Since the pickguard didn't fit the body correctly, I cut off the lower wing and cut a hole large enough for a P90 using a soapbar-style baseplate.
The Results:
I had always thought the body sounded good for pickup testing. In fact, it sounded too good, and it led me to waste time on pickups that didn't sound good on the guitars they were intended for.
After doing some very tedious fret work, the combo of maple neck and this oddball body is bright, punchy, and resonant.
The neck P90 sounds far better than I could have hoped for. I expected it to be dark and sludgy, but it isn't. It is fat, clear, articulate, and twangy. I don't have a lot of neck P90 experience, but I can now say Firebird pickups and P90S really work well for Telecasters.
I didn't expect much from the bridge pickup, but once again, it sounds far better than I could have hoped for. It went from a Chihuahua with PMS to a Clydesdale. I had heard people say that A8 wouldn't work for a single coil bridge pickup, but that's BS! The bass is fat and punchy, the midrange is thick, and the treble is round and clear. It's still a Telecaster bridge pickup, but it's not bright, thin, or weak-sounding. I expected a volume mismatch between the 9K neck and 6.6K bridge, but the bridge pickup sounds slightly louder, and both balance well.
The Controls:
I wanted to use a 4-way switch and two volumes for this project, with a 500K for the neck and 250K for the bridge, but I had severe ground noise.

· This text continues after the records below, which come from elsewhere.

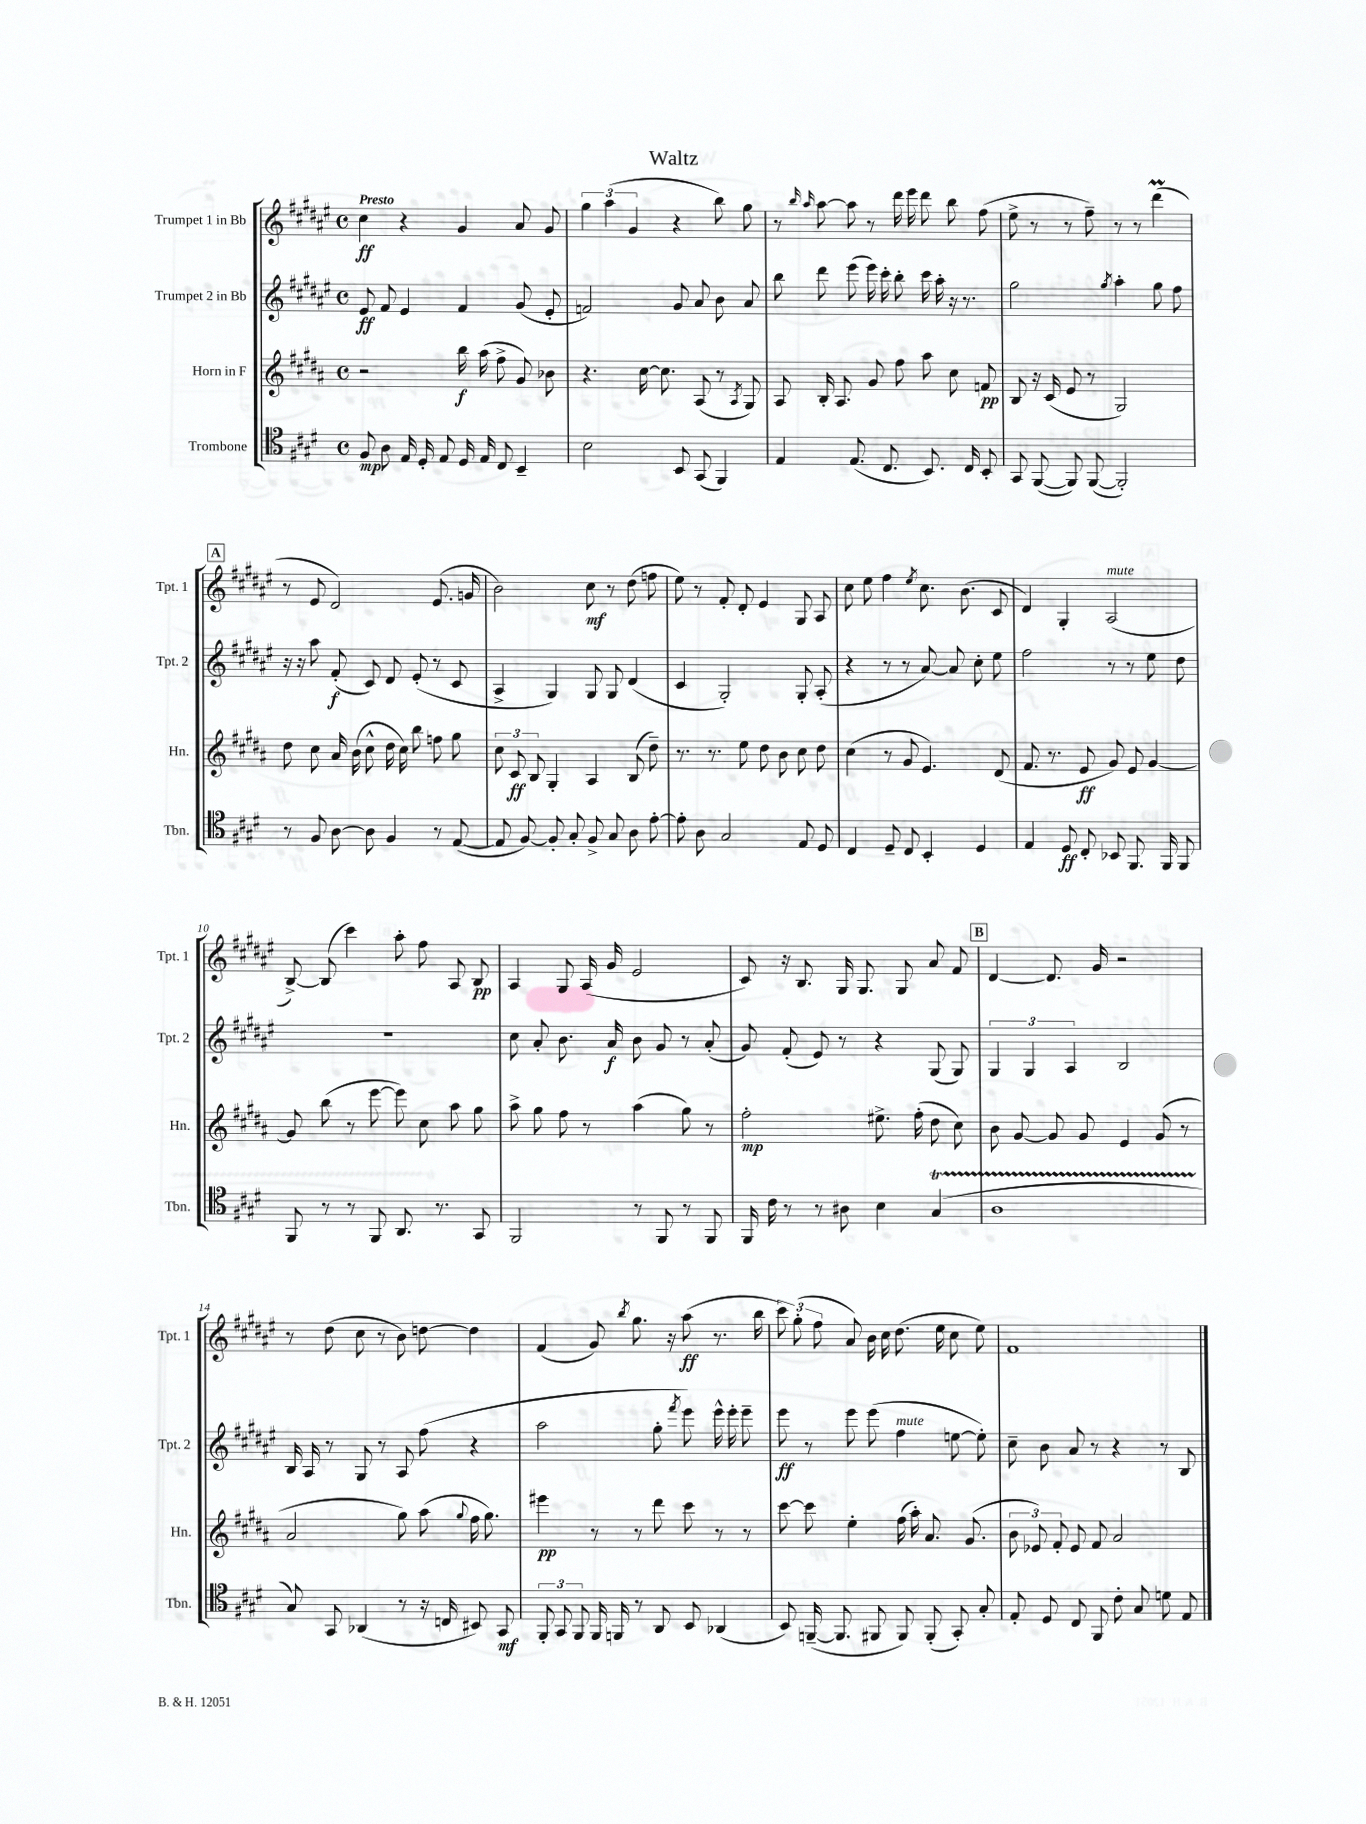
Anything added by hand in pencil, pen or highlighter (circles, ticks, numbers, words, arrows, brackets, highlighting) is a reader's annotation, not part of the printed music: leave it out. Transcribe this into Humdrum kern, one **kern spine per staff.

**kern	**dynam	**kern	**dynam	**kern	**dynam	**kern	**dynam
*part4	*part4	*part3	*part3	*part2	*part2	*part1	*part1
*staff4	*staff4	*staff3	*staff3	*staff2	*staff2	*staff1	*staff1
*I"Trombone	*	*I"Horn in F	*	*I"Trumpet 2 in Bb	*	*I"Trumpet 1 in Bb	*
*I'Tbn.	*	*I'Hn.	*	*I'Tpt. 2	*	*I'Tpt. 1	*
*clefC4	*	*clefG2	*	*clefG2	*	*clefG2	*
*k[f#c#g#d#]	*	*k[f#c#g#d#a#]	*	*k[f#c#g#d#a#e#]	*	*k[f#c#g#d#a#e#]	*
*M4/4	*	*M4/4	*	*M4/4	*	*M4/4	*
*met(c)	*	*met(c)	*	*met(c)	*	*met(c)	*
=1	=1	=1	=1	=1	=1	=1	=1
!	!	!	!	!	!	!LO:TX:a:B:t=Presto	!
8F#/	mp	2r	.	8e#/	ff	4cc#\	ff
8A\	.	.	.	8f#/	.	.	.
16E/	.	.	.	4e#/	.	4r	.
16D#'/	.	.	.	.	.	.	.
8E/	.	.	.	.	.	.	.
16D#/	.	16bb\	f	4f#/	.	4g#/	.
16E/	.	(16aa#\	.	.	.	.	.
8C#/	.	8ff#^\	.	.	.	.	.
4BB~/	.	8g#/)	.	(8g#/	.	8a#/	.
.	.	8b-X\	.	8e#'/	.	8g#/	.
=2	=2	=2	=2	=2	=2	=2	=2
2B\	.	4.r	.	2fn/)	.	6gg#\	.
.	.	.	.	.	.	(6aa#\	.
.	.	.	.	.	.	6g#/	.
.	.	[16cc#\	.	.	.	.	.
.	.	8.cc#\]	.	.	.	.	.
8BB/	.	.	.	8g#/	.	4r	.
(8GG#/	.	(8A#/	.	8a#/	.	.	.
4FF#/)	.	8r	.	8b\	.	8bb\)	.
.	.	8qA#/	.	.	.	.	.
.	.	8G#/)	.	8a#/	.	8gg#\	.
=3	=3	=3	=3	=3	=3	=3	=3
4E/	.	8A#/	.	8bb\	.	8r	.
.	.	.	.	.	.	16qqbb/	.
.	.	.	.	.	.	16qqaa#/	.
.	.	16B'/	.	8ddd#\	.	[8aa#\	.
.	.	8.A#/	.	.	.	.	.
(8.E/	.	.	.	(8eee#\	.	8aa#\]	.
.	.	8g#/	.	16eee#\)	.	8r	.
8.C#/	.	.	.	16ccc#'\	.	.	.
.	.	8ff#\	.	8bb'\	.	16ddd#\	.
.	.	.	.	.	.	16eee#\	.
8.BB/)	.	8aa#\	.	16ccc#\	.	8ddd#\	.
.	.	.	.	16aa#'\	.	.	.
.	.	8cc#\	.	16r	.	8bb\	.
16C#/	.	.	.	8.r	.	.	.
8BB'/	.	8fn/	pp	.	.	(8ff#\	.
=4	=4	=4	=4	=4	=4	=4	=4
8GG#/	.	8B/	.	2gg#\	.	8ee#^\	.
([8FF#/	.	16r	.	.	.	8r	.
.	.	(16c#/	.	.	.	.	.
8FF#/])	.	8e/	.	.	.	8r	.
([8FF#/	.	8r	.	.	.	8ff#~\)	.
.	.	.	.	8qgg#/	.	.	.
2FF#'/])	.	2G#/)	.	4aa#'\	.	8r	.
.	.	.	.	.	.	8r	.
.	.	.	.	8gg#\	.	(4ddd#M\	.
.	.	.	.	8ff#\	.	.	.
!!LO:LB:g=z
!!LO:REH:place=s1:t=A
=5	=5	=5	=5	=5	=5	=5	=5
8r	.	8dd#\	.	16r	.	8r	.
.	.	.	.	16r	.	.	.
8F#/	.	8cc#\	.	8aa#\	.	8e#/	.
[8A\	.	16a#/	.	(8f#'/	f	2d#/)	.
.	.	(16b\	.	.	.	.	.
8A\]	.	8cc#^^\	.	8c#/)	.	.	.
4F#/	.	16dd#\	.	8d#/	.	.	.
.	.	16cc#\)	.	.	.	.	.
.	.	8bb\	.	(8e#'/	.	.	.
8r	.	8ffn\	.	8r	.	(8.e#/	.
([8E/	.	8gg#\	.	8c#/	.	.	.
.	.	.	.	.	.	16gn/	.
=6	=6	=6	=6	=6	=6	=6	=6
8E/]	.	12cc#\	.	4A#^/	.	2b\)	.
.	.	12c#/	ff	.	.	.	.
[8F#/)	.	.	.	.	.	.	.
.	.	12B/	.	.	.	.	.
8F#'/]	.	4G#'/	.	4G#/)	.	.	.
8G#'/	.	.	.	.	.	.	.
8F#^/	.	4A#/	.	8G#/	.	8cc#\	mf
8G#/	.	.	.	8G#/	.	8r	.
8A\	.	(8B/	.	(4d#/	.	(8dd#\	.
[8e'\	.	8dd#~\)	.	.	.	8ffn\	.
=7	=7	=7	=7	=7	=7	=7	=7
8e'\]	.	8.r	.	4c#/	.	8ee#\)	.
8A\	.	.	.	.	.	8r	.
.	.	8.r	.	.	.	.	.
2G#/	.	.	.	2G#'/)	.	8f#'/	.
.	.	8ee\	.	.	.	8d#'/	.
.	.	8dd#\	.	.	.	4e#/	.
.	.	8b\	.	.	.	.	.
8E/	.	8cc#\	.	8G#'/	.	8G#/	.
8D#/	.	8dd#\	.	(8A#'/	.	8A#/	.
=8	=8	=8	=8	=8	=8	=8	=8
4C#/	.	(4cc#\	.	4r	.	8cc#\	.
.	.	.	.	.	.	8ee#\	.
8D#~/	.	8r	.	8r	.	4ff#\	.
8C#/	.	8g#/	.	8r	.	.	.
.	.	.	.	.	.	8qee#/	.
4BB'/	.	4.e/)	.	[8a#/)	.	8.cc#\	.
.	.	.	.	8a#/]	.	.	.
.	.	.	.	.	.	(8.b\	.
4D#/	.	.	.	8cc#'\	.	.	.
.	.	(8d#/	.	8ee#\	.	8c#/	.
=9	=9	=9	=9	=9	=9	=9	=9
4E/	.	8.f#/	.	2ff#\	.	4d#/)	.
.	.	8.r	.	.	.	.	.
8D#/	ff	.	.	.	.	4G#'/	.
8C#'/	.	8e/	ff	.	.	.	.
!	!	!	!	!	!	!LO:TX:a:i:t=mute	!
8BB-X/	.	8g#/)	.	8r	.	(2A#/	.
8.FF#/	.	8e/	.	8r	.	.	.
.	.	[4g#/	.	8ee#\	.	.	.
16FF#/	.	.	.	.	.	.	.
8FF#/	.	.	.	8dd#\	.	.	.
!!LO:LB:g=z
=10	=10	=10	=10	=10	=10	=10	=10
8FF#/	.	8g#/]	.	1r	.	[8B^/)	.
8r	.	(8bb\	.	.	.	(8B/]	.
8r	.	8r	.	.	.	4ccc#\)	.
8FF#/	.	[8eee\	.	.	.	.	.
8.AA/	.	8eee\])	.	.	.	8aa#'\	.
.	.	8cc#\	.	.	.	8ff#\	.
8.r	.	.	.	.	.	.	.
.	.	8aa#\	.	.	.	8A#/	.
8GG#/	.	8gg#\	.	.	.	8B/	pp
=11	=11	=11	=11	=11	=11	=11	=11
2FF#/	.	8aa#^\	.	8cc#\	.	4A#/	.
.	.	8gg#\	.	8a#'/	.	.	.
.	.	8ff#\	.	8.b\	.	8G#/	.
.	.	8r	.	.	.	(16A#/	.
.	.	.	.	16a#/	f	16g#/	.
8r	.	(4aa#\	.	8b\	.	2e#/	.
8FF#/	.	.	.	8g#/	.	.	.
8r	.	8gg#\)	.	8r	.	.	.
8FF#/	.	8r	.	(8a#'/	.	.	.
=12	=12	=12	=12	=12	=12	=12	=12
16FF#/	.	2ff#'\	mp	8g#/)	.	8c#/)	.
16c#\	.	.	.	.	.	.	.
8r	.	.	.	(8f#'/	.	16r	.
.	.	.	.	.	.	8.B/	.
8r	.	.	.	8e#/)	.	.	.
8A#X\	.	.	.	8r	.	16G#/	.
.	.	.	.	.	.	8.G#/	.
4B\	.	8.ee#X^\	.	4r	.	.	.
.	.	.	.	.	.	8G#/	.
.	.	(16ff#'\	.	.	.	.	.
(4G#t/	.	8dd#\	.	(8G#/	.	8a#/	.
.	.	8cc#\)	.	8G#/)	.	8f#/	.
!!LO:REH:place=s1:t=B
=13	=13	=13	=13	=13	=13	=13	=13
1ATTT	.	8b\	.	6G#/	.	[4d#/	.
.	.	[8g#/	.	.	.	.	.
.	.	.	.	6G#/	.	.	.
.	.	8g#/]	.	.	.	8.d#/]	.
.	.	.	.	6A#/	.	.	.
.	.	8g#/	.	.	.	.	.
.	.	.	.	.	.	16g#/	.
.	.	4e/	.	2B/	.	2r	.
.	.	(8g#/	.	.	.	.	.
.	.	8r	.	.	.	.	.
!!LO:LB:g=z
=14	=14	=14	=14	=14	=14	=14	=14
8G#/)	.	2a#/	.	16B/	.	8r	.
.	.	.	.	16A#/	.	.	.
8GG#/	.	.	.	8r	.	(8dd#\	.
(4AA-X/	.	.	.	8G#/	.	8cc#\	.
.	.	.	.	8r	.	8r	.
8r	.	8gg#\)	.	8A#/	.	8b\)	.
16r	.	(8aa#\	.	(8ff#\	.	[8ddn\	.
16Cn/	.	.	.	.	.	.	.
.	.	8qqgg#/	.	.	.	.	.
8BB#X/)	.	16ff#\	.	4r	.	4dd\]	.
.	.	8.gg#\)	.	.	.	.	.
8GG#/	mf	.	.	.	.	.	.
=15	=15	=15	=15	=15	=15	=15	=15
12FF#'/	.	4eee#X\	pp	2aa#\	.	(4f#/	.
12GG#/	.	.	.	.	.	.	.
12FF#/	.	.	.	.	.	.	.
16FF#/	.	8r	.	.	.	8g#/)	.
16FFn/	.	.	.	.	.	.	.
.	.	.	.	.	.	8qbb/	.
8r	.	8r	.	.	.	8.gg#\	.
8AA/	.	8ddd#\	.	8gg#'\	.	.	.
.	.	.	.	.	.	16r	.
.	.	.	.	8qfff#/	.	.	.
8BB/	.	8ccc#\	.	8eee#\)	.	(8aa#\	ff
(4AA-X/	.	8r	.	16eee#^^\	.	8.r	.
.	.	.	.	16eee#'\	.	.	.
.	.	8r	.	8eee#~\	.	.	.
.	.	.	.	.	.	16bb\	.
=16	=16	=16	=16	=16	=16	=16	=16
8BB/)	.	[8ccc#\	.	8eee#\	ff	12ccc#\)	.
.	.	.	.	.	.	(12gg#'\	.
([16FFn~/	.	8ccc#\]	.	8r	.	.	.
.	.	.	.	.	.	12ff#\	.
8.FF/]	.	.	.	.	.	.	.
.	.	4ee'\	.	8eee#\	.	8a#/)	.
8FF#X/	.	.	.	(8eee#\	.	16b\	.
.	.	.	.	.	.	16cc#\	.
!	!	!	!	!LO:TX:a:i:t=mute	!	!	!
8FF#/)	.	(16ff#\	.	4ff#\	.	(8.dd#\	.
.	.	16aa#'\)	.	.	.	.	.
(8FF#'/	.	8.a#/	.	.	.	.	.
.	.	.	.	.	.	16ee#\	.
8GG#'/)	.	.	.	[8een\	.	8cc#\	.
.	.	(8.g#/	.	.	.	.	.
8G#'/	.	.	.	8ee'\])	.	8ee#\)	.
=17	=17	=17	=17	=17	=17	=17	=17
8E'/	.	12b\	.	8cc#~\	.	1f#	.
.	.	12e-X/)	.	.	.	.	.
8D#/	.	.	.	8b\	.	.	.
.	.	12f#'/	.	.	.	.	.
8C#/	.	8e-/	.	8a#/	.	.	.
8FF#/	.	8f#/	.	8r	.	.	.
8c#'\	.	2a#/	.	4r	.	.	.
8G#/	.	.	.	.	.	.	.
8dn\	.	.	.	8r	.	.	.
8E/	.	.	.	8B/	.	.	.
==	==	==	==	==	==	==	==
*-	*-	*-	*-	*-	*-	*-	*-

So, I went with a 3-way switch and a single 500K volume instead. I experimented with a G&L style PTB circuit, but there was too much interaction between the bass and treble controls for positions 1&3. The bass control worked for the bridge, but made the neck too dark. The treble control worked with the neck, but it made the bridge too bright. So, I decided to modify the PTB so the bass control only works on the bridge while the treble control only works on the neck. That way, I can set positions 1&3 independently with no need to adjust pots when changing switch positions.